<Ned> Front Porch
Comment by Linda Nowakowski
I haven't given up on this conversation. In fact it has been the center of my thoughts this week as I have been working on a 2 day work shop to try to help the students in my program learn to think "strategically". We will be spending all day Sat and Sunday playing games that will hopefully teach them some problem solving strategies that can be applied outside of games.
I was talking last evening with my Thai teacher about having mentors for the students who are outside the culture, where people might feel more free breaking "rules" and she thought about it for a while (like through our entire 2 hour class and at the end, before she left, she said she was thinking that that might be the trick for Thai students.

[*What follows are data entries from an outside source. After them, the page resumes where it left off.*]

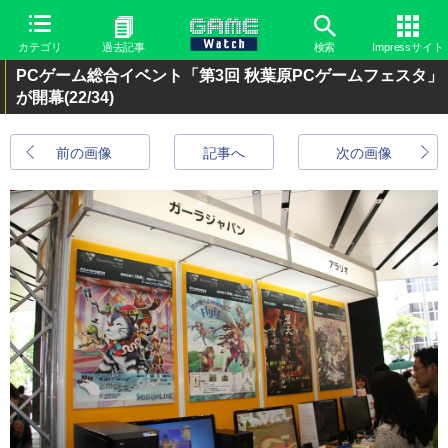
カテゴリ
過去記事
検索
Impressサイト
PCゲーム総合イベント「第3回 秋葉原PCゲームフェスタ」
が開幕
(22/34)
前の画像
記事へ
次の画像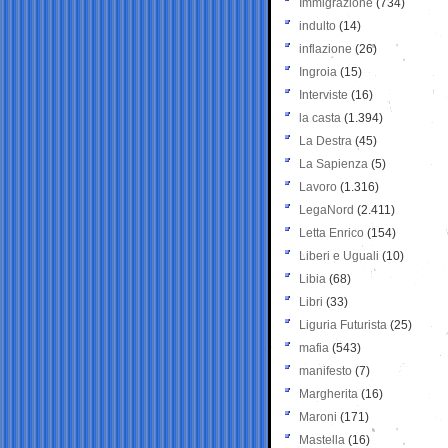
Immigrazione
(734)
indulto
(14)
inflazione
(26)
Ingroia
(15)
Interviste
(16)
la casta
(1.394)
La Destra
(45)
La Sapienza
(5)
Lavoro
(1.316)
LegaNord
(2.411)
Letta Enrico
(154)
Liberi e Uguali
(10)
Libia
(68)
Libri
(33)
Liguria Futurista
(25)
mafia
(543)
manifesto
(7)
Margherita
(16)
Maroni
(171)
Mastella
(16)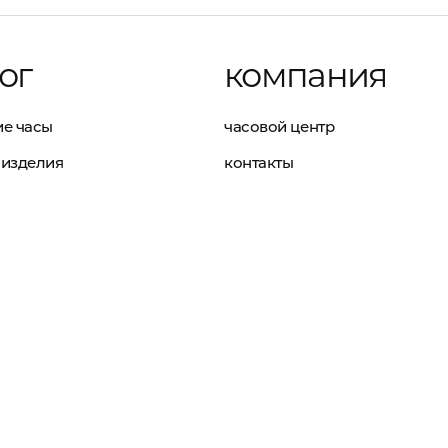
ог
компания
е часы
часовой центр
изделия
контакты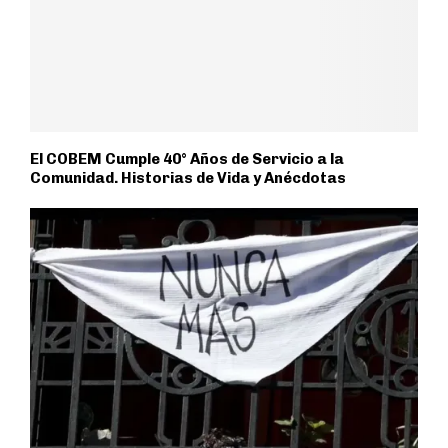
El COBEM Cumple 40° Años de Servicio a la
Comunidad. Historias de Vida y Anécdotas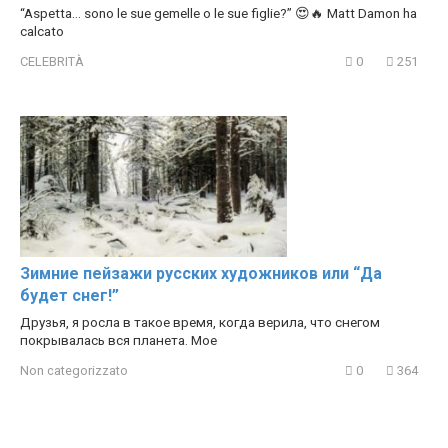
“Aspetta… sono le sue gemelle o le sue figlie?” 😍🔥 Matt Damon ha
calcato
CELEBRITÀ
0
251
Зимние пейзажи русских художников или “Да
будет снег!”
Друзья, я росла в такое время, когда верила, что снегом
покрывалась вся планета. Мое
Non categorizzato
0
364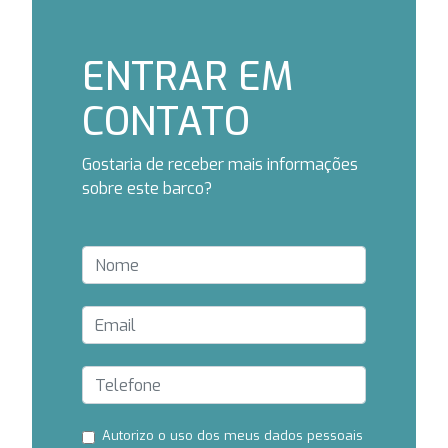
ENTRAR EM
CONTATO
Gostaria de receber mais informações
sobre este barco?
Autorizo ​​o uso dos meus dados pessoais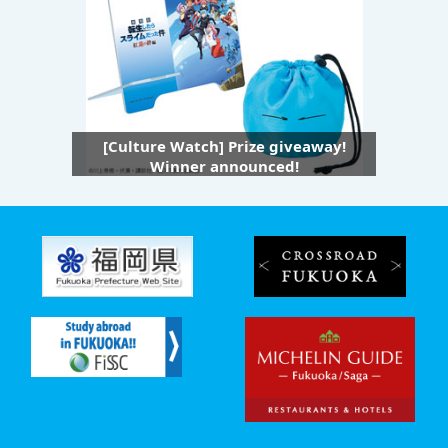
[Culture Watch] Prize giveaway!
Winner announced!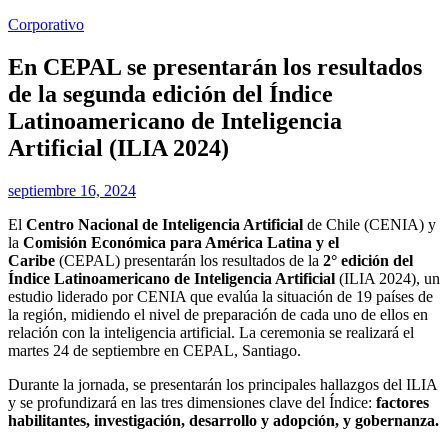
Corporativo
En CEPAL se presentarán los resultados
de la segunda edición del Índice
Latinoamericano de Inteligencia
Artificial (ILIA 2024)
septiembre 16, 2024
El
Centro Nacional de Inteligencia Artificial
de Chile (CENIA) y
la
Comisión Económica para América Latina y el
Caribe
(CEPAL) presentarán los resultados de la
2° edición del
Índice Latinoamericano de Inteligencia Artificial
(ILIA 2024), un
estudio liderado por CENIA que evalúa la situación de 19 países de
la región, midiendo el nivel de preparación de cada uno de ellos en
relación con la inteligencia artificial. La ceremonia se realizará el
martes 24 de septiembre en CEPAL, Santiago.
Durante la jornada, se presentarán los principales hallazgos del ILIA
y se profundizará en las tres dimensiones clave del Índice:
factores
habilitantes, investigación, desarrollo y adopción, y gobernanza.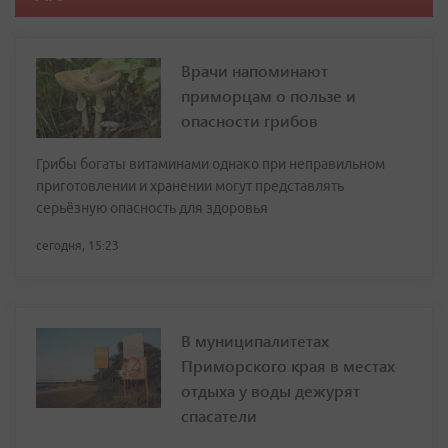
Врачи напоминают
приморцам о пользе и
опасности грибов
Грибы богаты витаминами однако при неправильном
приготовлении и хранении могут представлять
серьёзную опасность для здоровья
сегодня, 15:23
В муниципалитетах
Приморского края в местах
отдыха у воды дежурят
спасатели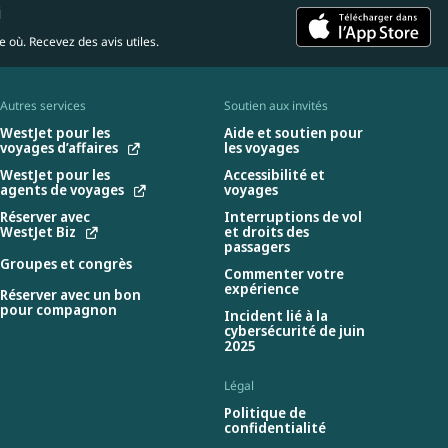
i
 où. Recevez des avis utiles.
Autres services
Soutien aux invités
WestJet pour les
Aide et soutien pour
voyages d’affaires
les voyages
WestJet pour les
Accessibilité et
agents de voyages
voyages
Réserver avec
Interruptions de vol
WestJet Biz
et droits des
passagers
Groupes et congrès
Commenter votre
expérience
Réserver avec un bon
pour compagnon
Incident lié à la
cybersécurité de juin
2025
Légal
Politique de
confidentialité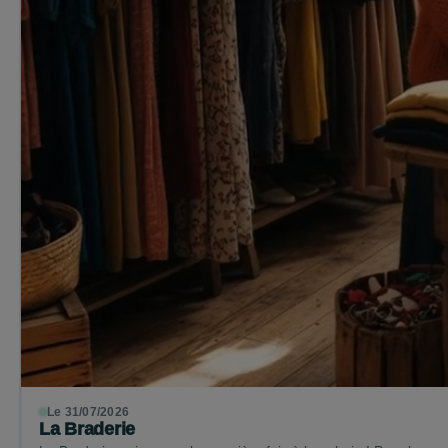
Le 31/07/2026
La Braderie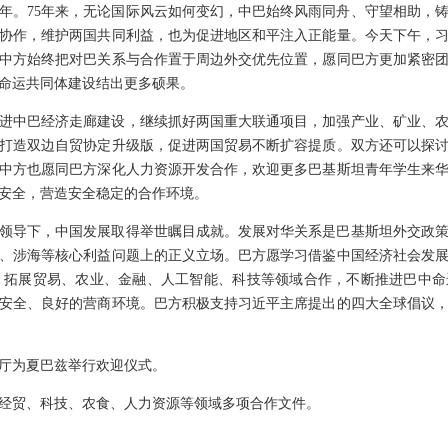
周年。75年来，无论国际风云如何变幻，中巴始终风雨同舟、守望相助，
协作，维护两国共同利益，也为促进地区和平注入正能量。今天下午，
中方始终把对巴关系与合作置于周边外交优先位置，愿同巴方更加紧密
命运共同体建设结出更多硕果。
进中巴经济走廊建设，继续抓好两国重大联通项目，加强产业、矿业、
打造双边自贸协定升级版，促进两国贸易不断扩容提质。双方还可以探
中方也愿同巴方深化人力资源开发合作，欢迎更多巴基斯坦青年学生来
安全，营造安全稳定的合作环境。
领导下，中国发展取得举世瞩目成就。发展对华关系是巴基斯坦外交政
、涉海等核心利益问题上的正义立场。巴方愿学习借鉴中国经济社会发
建设，拓展贸易、农业、金融、人工智能、科技等领域合作，不断推进巴中
安全、良好的营商环境。巴方积极支持习近平主席提出的四大全球倡议
厅为夏巴兹举行欢迎仪式。
经贸、科技、农食、人力资源等领域多项合作文件。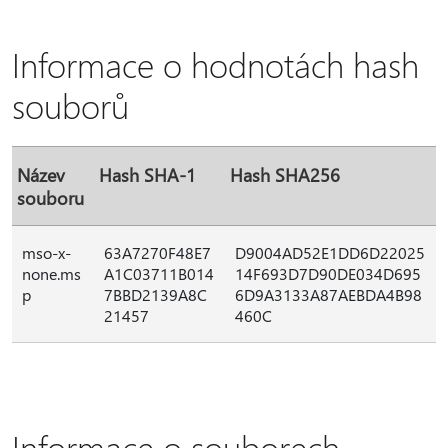
Informace o hodnotách hash
souborů
Název
Hash SHA-1
Hash SHA256
souboru
mso-x-
63A7270F48E7
D9004AD52E1DD6D22025
none.ms
A1C03711B014
14F693D7D90DE034D695
p
7BBD2139A8C
6D9A3133A87AEBDA4B98
21457
460C
Informace o souborech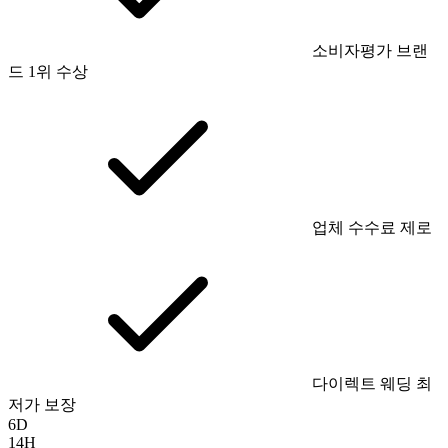
소비자평가 브랜
드 1위 수상
업체 수수료 제로
다이렉트 웨딩 최
저가 보장
6
D
14
H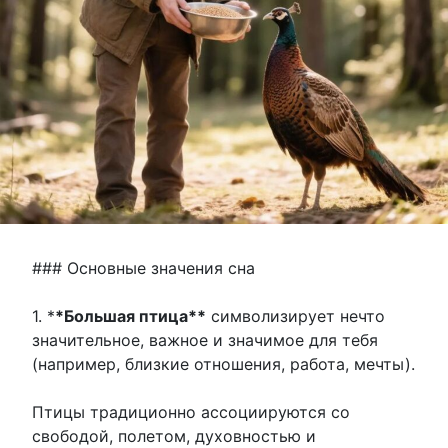
### Основные значения сна
1. *
*Большая птица**
символизирует нечто
значительное, важное и значимое для тебя
(например, близкие отношения, работа, мечты).
Птицы традиционно ассоциируются со
свободой, полетом, духовностью и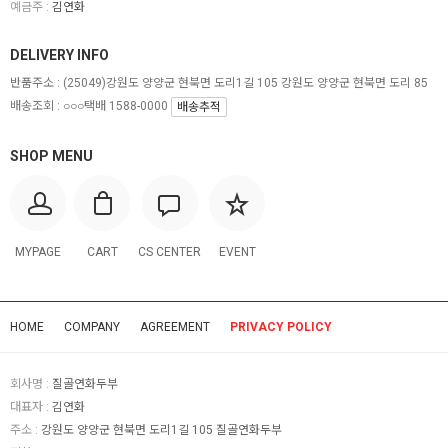
예금주 :
김연화
DELIVERY INFO
반품주소 :
(25049)강원도 양양군 현북면 도리1길 105 강원도 양양군 현북면 도리 85
배송조회 : ○○○택배 1588-0000
배송추적
SHOP MENU
MYPAGE
CART
CS CENTER
EVENT
HOME
COMPANY
AGREEMENT
PRIVACY POLICY
회사명 :
질골연화두부
대표자 :
김연화
주소 :
강원도 양양군 현북면 도리1길 105 질골연화두부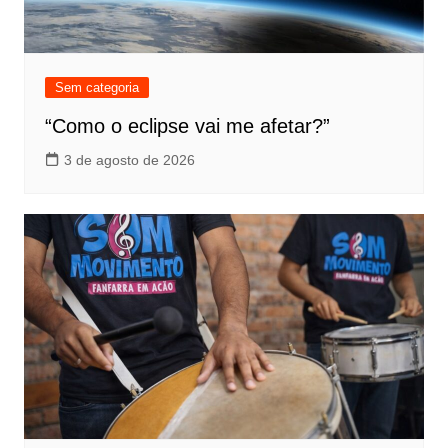
Sem categoria
“Como o eclipse vai me afetar?”
3 de agosto de 2026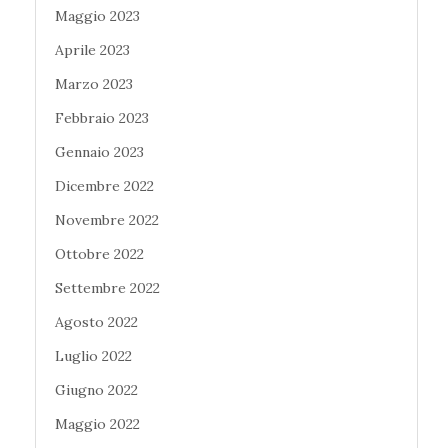
Maggio 2023
Aprile 2023
Marzo 2023
Febbraio 2023
Gennaio 2023
Dicembre 2022
Novembre 2022
Ottobre 2022
Settembre 2022
Agosto 2022
Luglio 2022
Giugno 2022
Maggio 2022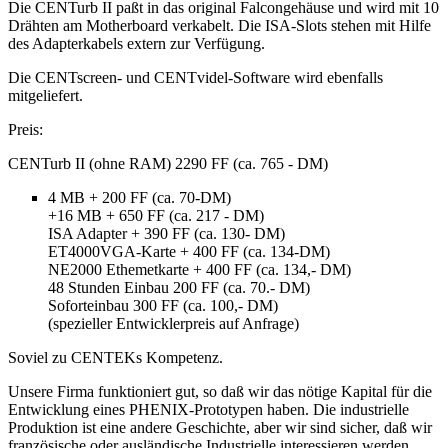
Die CENTurb II paßt in das original Falcongehäuse und wird mit 10
Drähten am Motherboard verkabelt. Die ISA-Slots stehen mit Hilfe
des Adapterkabels extern zur Verfügung.
Die CENTscreen- und CENTvidel-Software wird ebenfalls
mitgeliefert.
Preis:
CENTurb II (ohne RAM) 2290 FF (ca. 765 - DM)
4 MB + 200 FF (ca. 70-DM)
+16 MB + 650 FF (ca. 217 - DM)
ISA Adapter + 390 FF (ca. 130- DM)
ET4000VGA-Karte + 400 FF (ca. 134-DM)
NE2000 Ethemetkarte + 400 FF (ca. 134,- DM)
48 Stunden Einbau 200 FF (ca. 70.- DM)
Soforteinbau 300 FF (ca. 100,- DM)
(spezieller Entwicklerpreis auf Anfrage)
Soviel zu CENTEKs Kompetenz.
Unsere Firma funktioniert gut, so daß wir das nötige Kapital für die
Entwicklung eines PHENIX-Prototypen haben. Die industrielle
Produktion ist eine andere Geschichte, aber wir sind sicher, daß wir
französische oder ausländische Industrielle interessieren werden.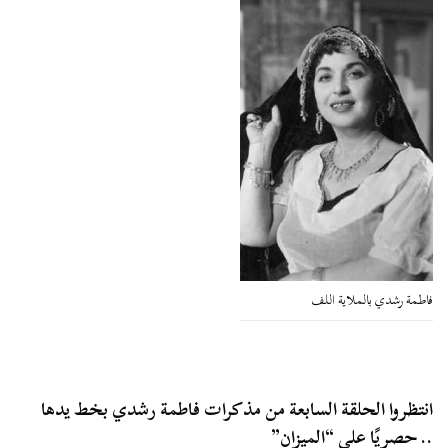
فاطمة رشدي بالملاية اللف
انتظروا الحلقة السابعة من مذكرات فاطمة رشدي بخط يدها
.. حصريًا على “الميزان”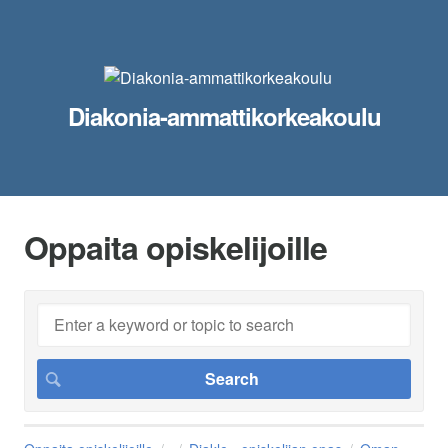
Diakonia-ammattikorkeakoulu
Oppaita opiskelijoille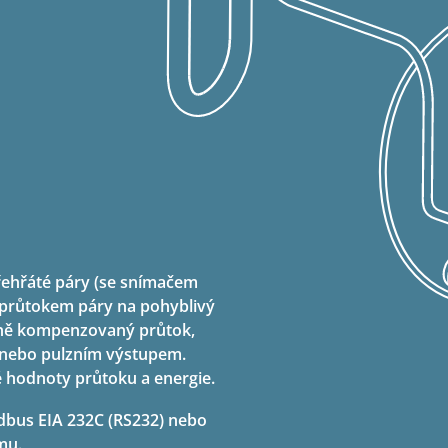
řehřáté páry (se snímačem
cí průtokem páry na pohyblivý
tně kompenzovaný průtok,
 nebo pulzním výstupem.
 hodnoty průtoku a energie.
dbus EIA 232C (RS232) nebo
mu.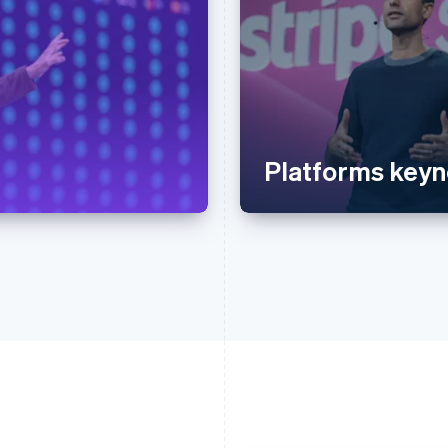
Platforms keyn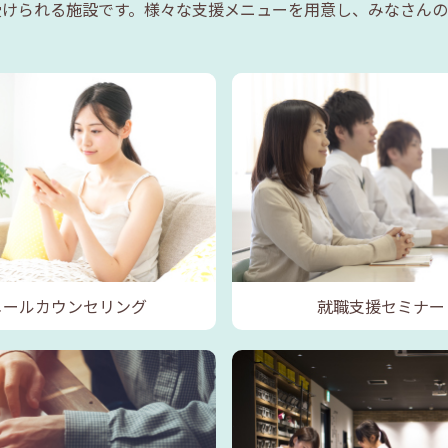
受けられる施設です。様々な支援メニューを用意し、みなさんの
メールカウンセリング
就職支援セミナー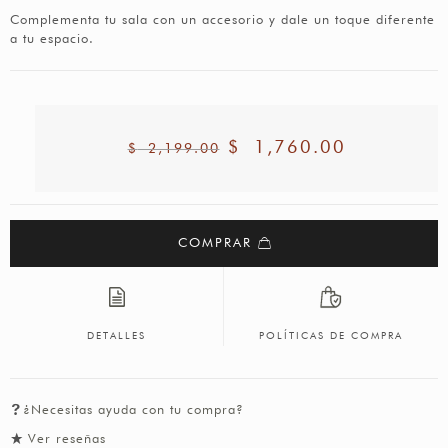
Complementa tu sala con un accesorio y dale un toque diferente
a tu espacio.
$
1,760.00
$
2,199.00
COMPRAR
DETALLES
POLÍTICAS DE COMPRA
¿Necesitas ayuda con tu compra?
Ver reseñas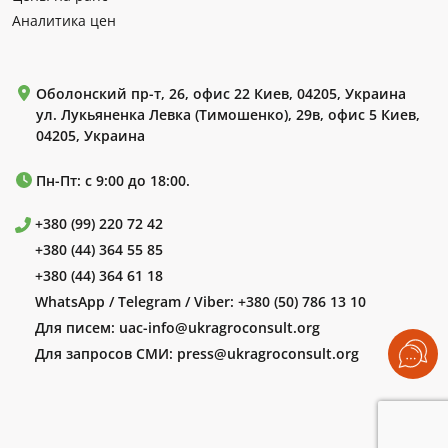
Аналитика цен
Оболонский пр-т, 26, офис 22 Киев, 04205, Украина
ул. Лукьяненка Левка (Тимошенко), 29в, офис 5 Киев,
04205, Украина
Пн-Пт: с 9:00 до 18:00.
+380 (99) 220 72 42
+380 (44) 364 55 85
+380 (44) 364 61 18
WhatsApp / Telegram / Viber:
+380 (50) 786 13 10
Для писем:
uac-info@ukragroconsult.org
Для запросов СМИ:
press@ukragroconsult.org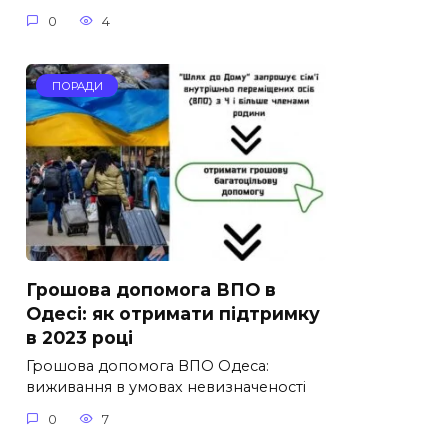
0
4
ПОРАДИ
Грошова допомога ВПО в
Одесі: як отримати підтримку
в 2023 році
Грошова допомога ВПО Одеса:
виживання в умовах невизначеності
0
7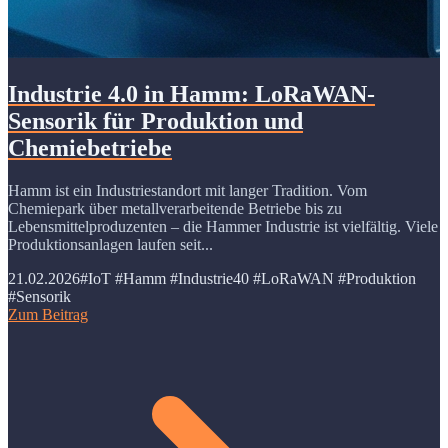
Industrie 4.0 in Hamm: LoRaWAN-
Sensorik für Produktion und
Chemiebetriebe
Hamm ist ein Industriestandort mit langer Tradition. Vom
Chemiepark über metallverarbeitende Betriebe bis zu
Lebensmittelproduzenten – die Hammer Industrie ist vielfältig. Viele
Produktionsanlagen laufen seit...
21.02.2026
#IoT #Hamm #Industrie40 #LoRaWAN #Produktion
#Sensorik
Zum Beitrag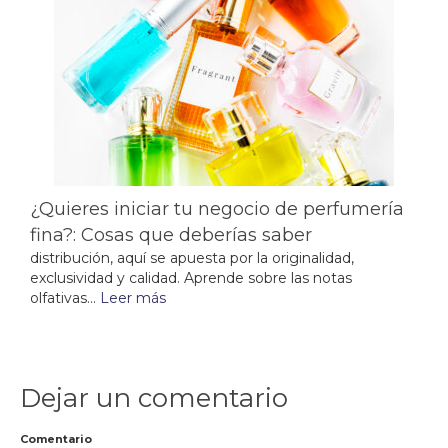
¿Quieres iniciar tu negocio de perfumería
fina?: Cosas que deberías saber
distribución, aquí se apuesta por la originalidad,
exclusividad y calidad. Aprende sobre las notas
olfativas...
Leer más
Dejar un comentario
Comentario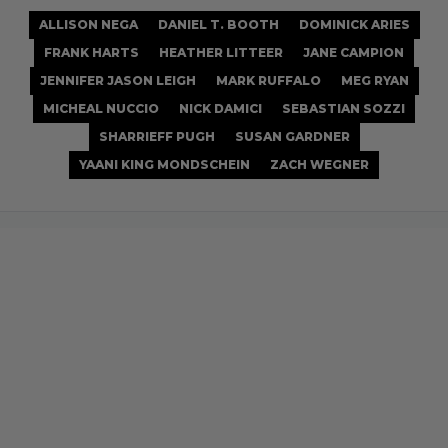
ALLISON NEGA
DANIEL T. BOOTH
DOMINICK ARIES
FRANK HARTS
HEATHER LITTEER
JANE CAMPION
JENNIFER JASON LEIGH
MARK RUFFALO
MEG RYAN
MICHEAL NUCCIO
NICK DAMICI
SEBASTIAN SOZZI
SHARRIEFF PUGH
SUSAN GARDNER
YAANI KING MONDSCHEIN
ZACH WEGNER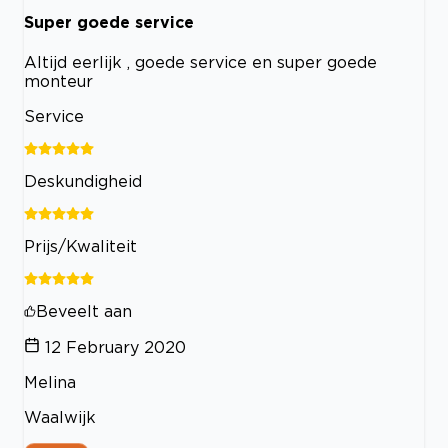
Super goede service
Altijd eerlijk , goede service en super goede
monteur
Service
Deskundigheid
Prijs/Kwaliteit
Beveelt aan
12 February 2020
Melina
Waalwijk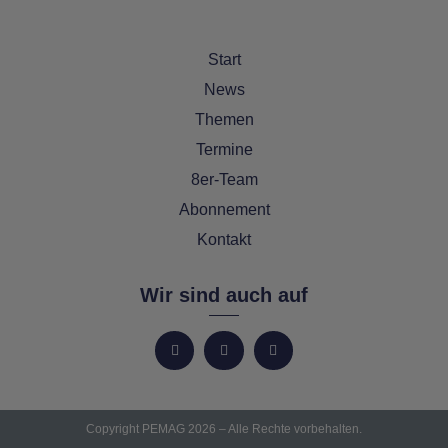
Start
News
Themen
Termine
8er-Team
Abonnement
Kontakt
Wir sind auch auf
Copyright PEMAG 2026 – Alle Rechte vorbehalten.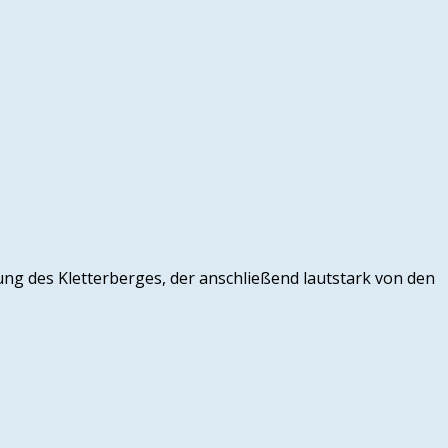
g des Kletterberges, der anschließend lautstark von den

Dan made a point that I would like to put a slightly different turn on. I was the first person in my family to graduate from high school. One of the first investments my family made though was a set of encyclopedias. As I was growing up, when I would ask a question, my mother would make my questions valuable. We would go and find the answer (I think maybe even when she KNEW the answer) so that I learned how to find information. And she would ask me questions to help me refine my inquiry. She wasn't an educated woman (formally) but she was wise and I think mostly, she wanted the best for me. The people helping these children don't have to have long CVs with formal education. They just have to want to help someone grow. Maybe, in fact, it isnot the education or the method so much as the concern that makes it all work.
OK...off to a day of Towers of Hanoi, Clue, Mastermind, Sudoku and thinking out of the box.
PS - a reminder for myself to come back to Dawn's point about how religion fits in because I am totally convinced now tat its power is completely underestimated. Buddhists don't approach much of anything from the same direction as Christians and the differences in perspective provide unique challenges for inter-cultural dialog.